Input data -
========

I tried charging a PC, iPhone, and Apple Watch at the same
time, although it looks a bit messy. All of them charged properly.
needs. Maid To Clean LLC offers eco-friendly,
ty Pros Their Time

========

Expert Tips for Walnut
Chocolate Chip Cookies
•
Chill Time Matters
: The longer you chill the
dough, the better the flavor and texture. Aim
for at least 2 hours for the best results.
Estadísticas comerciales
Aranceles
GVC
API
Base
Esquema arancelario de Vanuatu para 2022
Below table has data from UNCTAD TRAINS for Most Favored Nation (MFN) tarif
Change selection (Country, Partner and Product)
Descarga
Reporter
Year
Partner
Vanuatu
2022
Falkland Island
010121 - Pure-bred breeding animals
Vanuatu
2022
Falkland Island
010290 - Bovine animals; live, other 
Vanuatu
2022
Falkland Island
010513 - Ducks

========

Reproduce the lines of the listing verbatim, starting at the line containing "I tried charging" and ending at the line containing "ty Pros Their Time", with both of those lines included.

Result of this exercise -
I tried charging a PC, iPhone, and Apple Watch at the same
time, although it looks a bit messy. All of them charged properly.
needs. Maid To Clean LLC offers eco-friendly,
ty Pros Their Time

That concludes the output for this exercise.